- Location: Chelan County, Washington, United States
- Coordinates: 47°39′13″N 120°56′22″W﻿ / ﻿47.6537191°N 120.9393131°W
- Primary outflows: Unnamed
- Basin countries: United States
- Surface area: 1.6 acres (0.0065 km^{2})
- Surface elevation: 5,794 ft (1,766 m)

= Lower Florence Lake =

Lake in Washington, United States

Lower Florence Lake is a freshwater lake located on the west skirt of Ladies Peak and Cape Horn, and North of Grindstone Mountain, in Chelan County, Washington. The lake is a popular area for hiking, swimming, and fishing cutthroat trout. Lower Florence Lake is located further down the slope from Upper Florence Lake, approximately 15 miles west of the city of Leavenworth. Self-issued Alpine Lake Wilderness permit is required for transit within the Lake Alice area.

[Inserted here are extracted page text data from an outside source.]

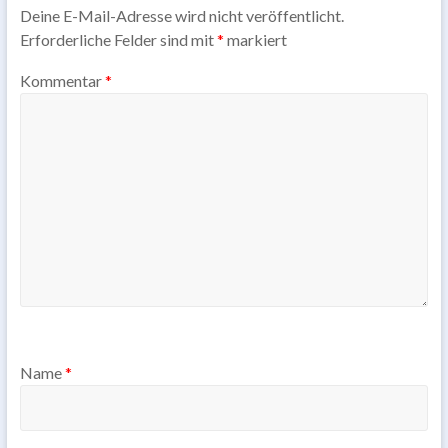
Deine E-Mail-Adresse wird nicht veröffentlicht.
Erforderliche Felder sind mit
*
markiert
Kommentar
*
Name
*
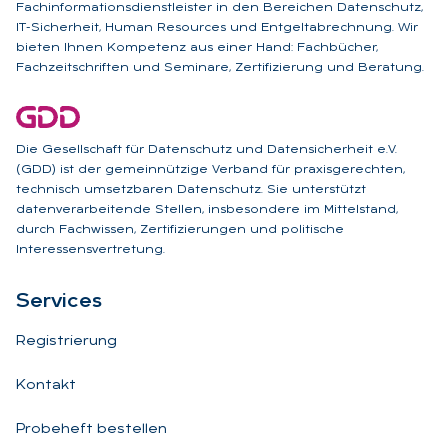
Fachinformationsdienstleister in den Bereichen Datenschutz,
IT-Sicherheit, Human Resources und Entgeltabrechnung. Wir
bieten Ihnen Kompetenz aus einer Hand: Fachbücher,
Fachzeitschriften und Seminare, Zertifizierung und Beratung.
Die Gesellschaft für Datenschutz und Datensicherheit e.V.
(GDD) ist der gemeinnützige Verband für praxisgerechten,
technisch umsetzbaren Datenschutz. Sie unterstützt
datenverarbeitende Stellen, insbesondere im Mittelstand,
durch Fachwissen, Zertifizierungen und politische
Interessensvertretung.
Ser­vices
Registrierung
Kontakt
Probeheft bestellen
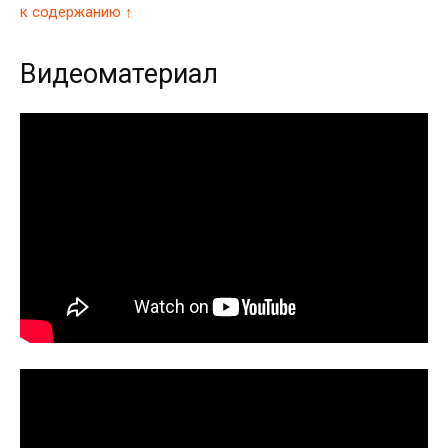
к содержанию ↑
Видеоматериал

Along with neighboring lakes, Lake Florence was given its name by Albert Hale Sylvester, a topographer for the United States Geological Survey working throughout the North Cascades National Park Complex sometime between 1949 and 1957.

==Access==
The foot trail starts at the Chatter Creek Trailhead at the end of USFS Road 7609 on the north shore of Icicle Creek. Chatter Creek Trail #1580 is approximately 5.5 miles long and travels fairly closely to the course of Chatter Creek. The trail leads past Lake Sylvester and Lake Alice reaching and joining Icicle Ridge Trail #1580 on the north skirt of Grindstone mountain. Upper Florence Lake is located just under the main trail along the summit of Icicle Ridge, west out of the junction with Chatter Creek Trail. Icicle Ridge Trail shortly afterward will bend left straight towards Upper Florence Lake over Mary ridge approximately 3/4 mile down the slope. Lower Florence Lake is further down the skirt of the ridge.

Campsites are located along the first few miles of Chatter Creek Trail until the trail becomes more forested around the bowls formed for Lakes Sylvester and Alice. Self-issued Alpine Lake Wilderness permit required for transit within the Grindstone Mountain area and can be obtained at the Chatter Creek Trailhead and the Campground past the Guard station.

Access to Icicle Ridge Trail can also be gained by Fourth of July Trail #1579 and from the Icicle Ridge Trailhead off Icicle Road in the city of Leavenworth.